Quote:
Originally Posted by taichichuan
We are using a Grayhill 63R64 encoder with an Arduino mega for the RPMs of our shooter. We opted for that encoder instead of the KOP because the PPR on the KOP encoder is so high that we were concerned at overrunning the Arduino. Further testing shows that the Arduino is easily capable of 30,000 PPS. So, that concern turned out to be bogus. But, using the KOP encoder would require another gearbox up high on our bot that would adversely effect the COG while trying to balance or going over the bump.
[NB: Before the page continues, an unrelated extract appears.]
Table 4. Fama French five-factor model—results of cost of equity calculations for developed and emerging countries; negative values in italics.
The Arduino mega can source the 5V for the Grayhill or the KOP encoder with no problem. We bring the A channel back from the encoder to Digital Pin 2 on the Arduino. The magic you're looking for can be found in the "attachInterrupt" command. Use it to increment a counter on the rising edge of the encoder pulse and then periodically read the pulse count and do your math for the RPM.
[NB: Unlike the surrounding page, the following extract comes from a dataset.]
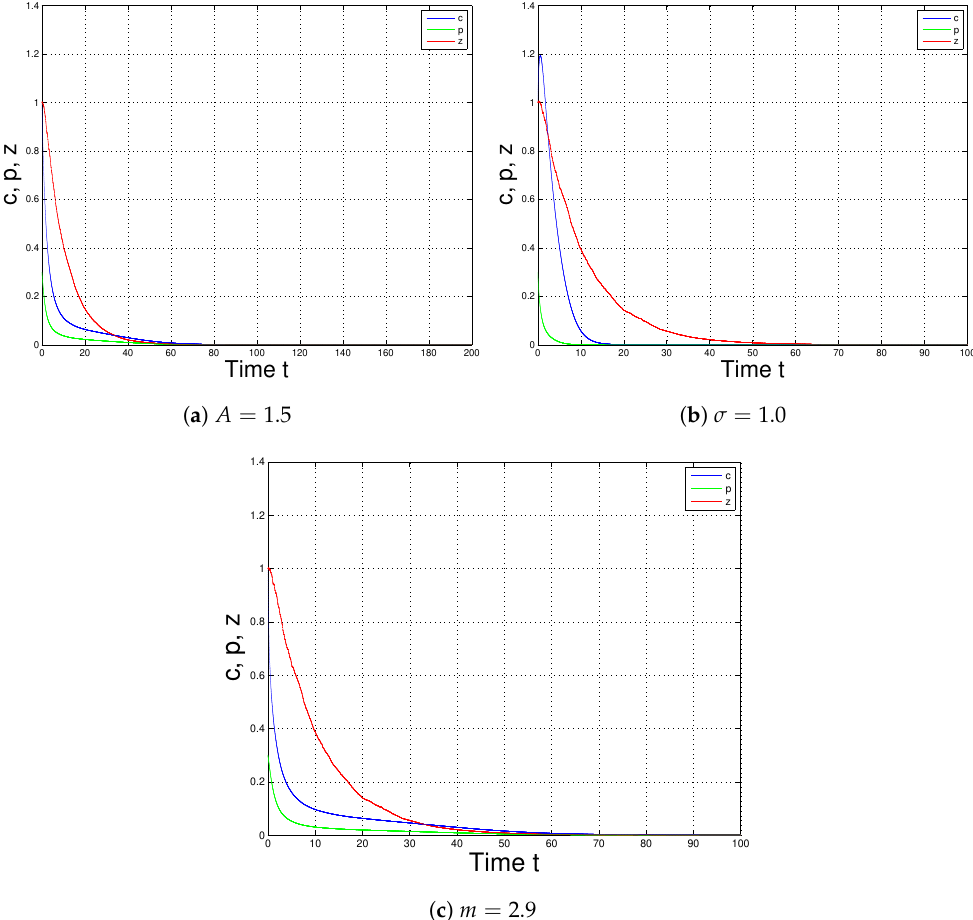
Figure 23. Depletion of oxygen and extinction of plankton corresponding to system (12) when ( a ) A = 1.5, ( b ) σ = 1.0, ( c ) m = 2.9 and the remaining parameters are chosen from set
We also added the "SimpleTimer" library from the Arduino playground site so we could get updates every 100 ms. This library attaches a timer interrupt to a function so it's called at the interval you desire rather than simply polling the counter.
Our code sends it's output via an Ethernet shield direct to the cRio using UDP. We found some really interesting gotchas with the cRio robot code in that you must read the packets or face the possibility of a robot lockup. So, you'll need a blocking thread to read the socket constantly. Our robot code is written in C++, so creating a thread was pretty easy.
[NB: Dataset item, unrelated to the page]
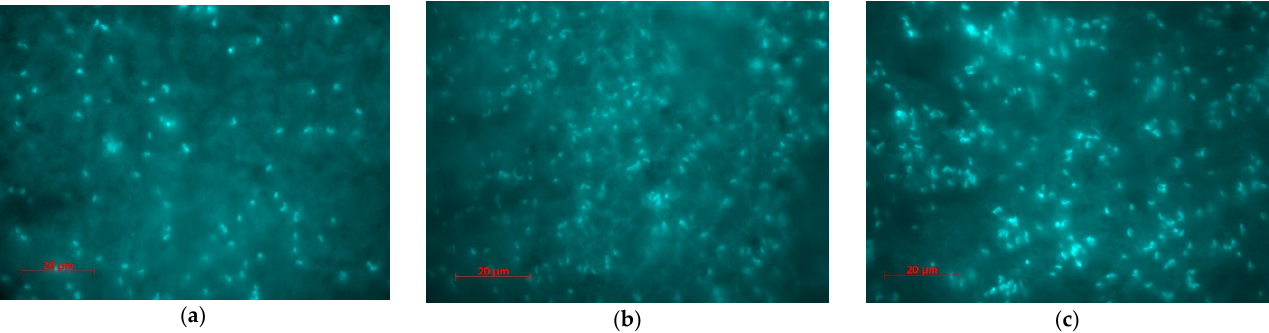
Figure 10. Epifluorescence Microscopy (EFM) image of the Sulphate reducing bacteria (SRB) attachment and extracellular polymeric substances (EPS) formed on tested samples surfaces: ( a ) sample A, ( b ) sample B, ( c ) sample C.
In addition, our Arduino is also sampling an absolute encoder on our ball shooting angle device. No problem doing both functions and sending out the results.
I'd say that the entire Arduino program for both sensors and the Ethernet output is maybe 50 lines of code total.
|
You are blocking what here- or are you saying there is a sync here on this. Using java there is the observer observable classes that I found handled serial come quite nicely.